4. Say Anything. What is it about Lloyd Dobler that makes him so perfect? Is it his determination not to sell anything bought or processed? Is it the enduring image of him holding up a boom box, blasting Peter Gabriel into Ione Skye’s window? In my opinion, what makes Lloyd — and this movie — so great is his willingness to embrace the wisdom of Lili Taylor: “The world is full of guys. Be a man.” I can only hope my daughter chooses a man — and a man with a boom box, no less.
5. Chocolat. I’m sure there’s a lesson in love somewhere in this movie, and when the time comes I’ll have one handy to share with my daughter. But let’s get real. This is about bonding over two things all mothers and daughters can agree on: chocolate and Johnny Depp.
6. Once. A man and a woman make beautiful music together and don’t sleep with or end up together. Turns out, men and women can offer each other something meaningful and transformative besides sex. Who knew?

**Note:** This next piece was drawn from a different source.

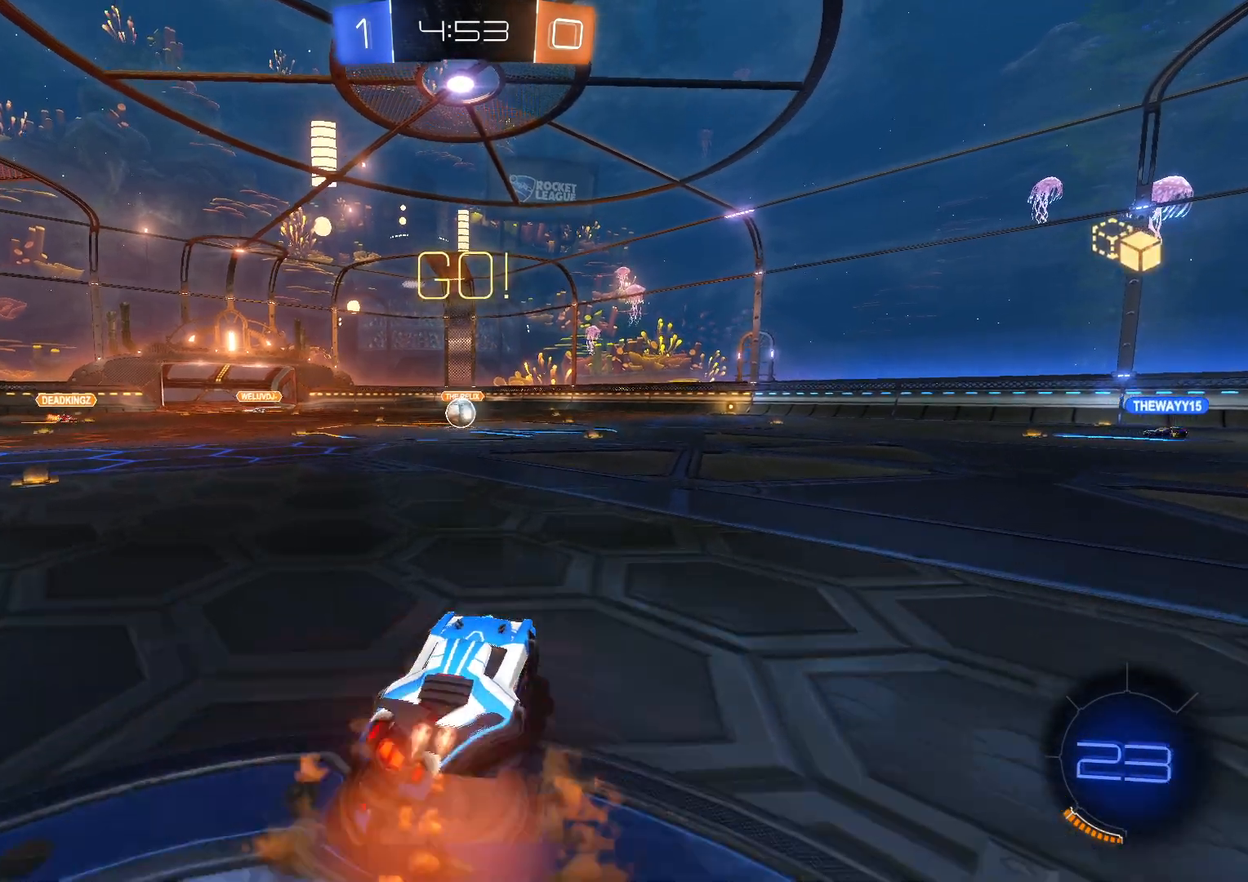
{"buttons": ["CROSS", "R2"], "left_stick": "center", "events": [[17, "L1", "down"], [17, "SQUARE", "up"], [50, "left_stick", "up"], [133, "SQUARE", "down"], [167, "left_stick", "down"], [283, "SQUARE", "up"], [333, "L1", "up"], [333, "left_stick", "center"]]}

7. Save the Last Dance. Yes, I know this movie was largely about race. But I was more impressed with the relationship between Julia Stiles and Sean Patrick Thomas, two equals who were both ambitious, intelligent, and “about something.” They challenged each other and ultimately made each other better. What more could I want for my daughter?
8. Up. The beginning of Up always makes me cry. Yet as sad as it is, it reminds me of something important — that two people who love each other can build a joyful and happy life, even in the face of profound loss and disappointment. This optimistic view of love is something I want my daughter to hold close to her heart.

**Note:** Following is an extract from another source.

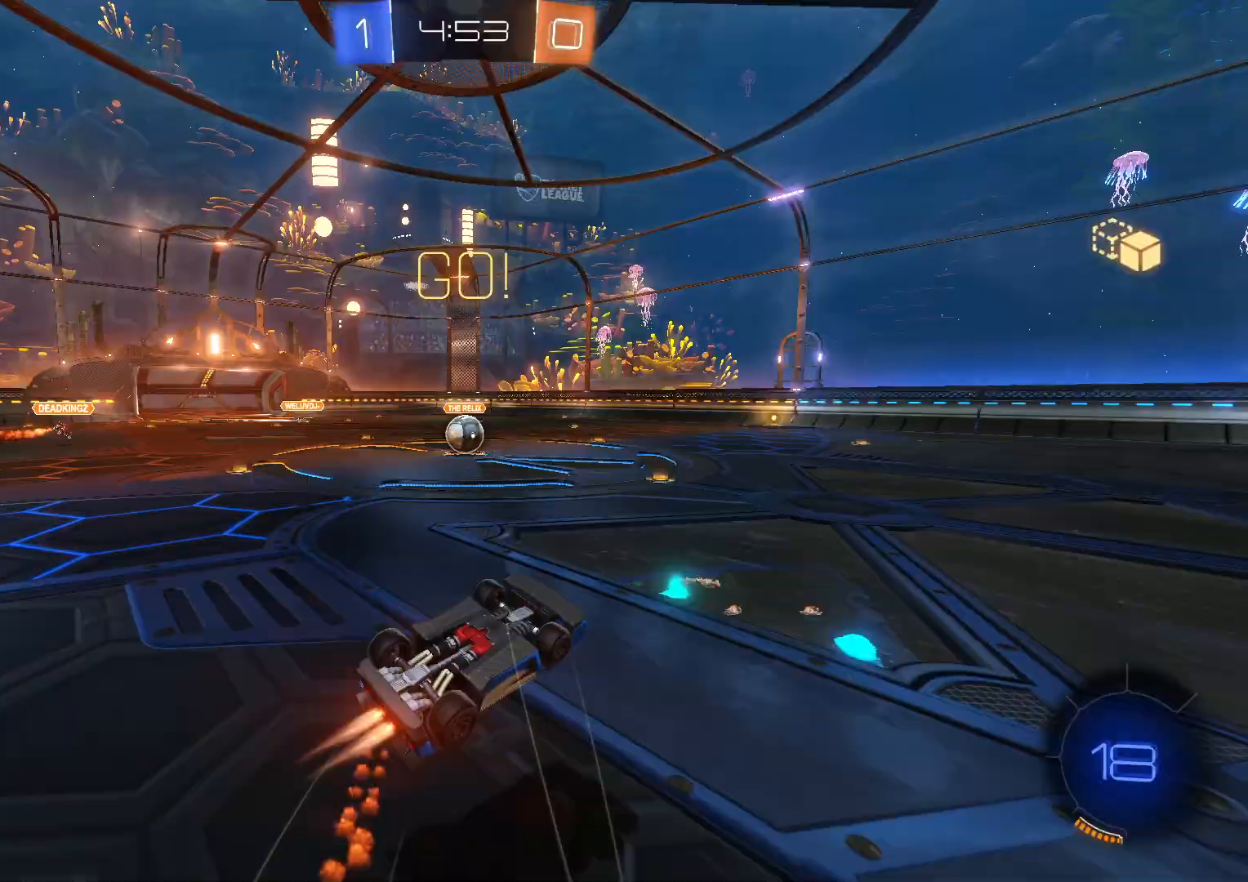
{"buttons": ["R2"], "left_stick": "center", "events": [[150, "CROSS", "up"]]}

9. Mean Girls. Girls can like math and still get the guy. Thank you, Tina Fey.
10. The Eternal Sunshine of the Spotless Mind. As my daughter gets older, she’s bound to see the havoc love can wreak. This movie is a reminder that broken hearts don’t start out that way — that love begins with hope, beauty, and passion. “It’s better to have loved and lost than never to have loved at all” may be cliché, but it’s true, and I don’t know a better lesson I could teach her.
As my daughter grows up, I’m sure she’ll have many questions about love and relationships. While I may not have all the answers, I will have a bowl of popcorn and a stack of rom-coms at my disposal. And, should she want to see one of these classics for the fifth, tenth, or twentieth time, my answer will be simple: As you wish. And go clean your room.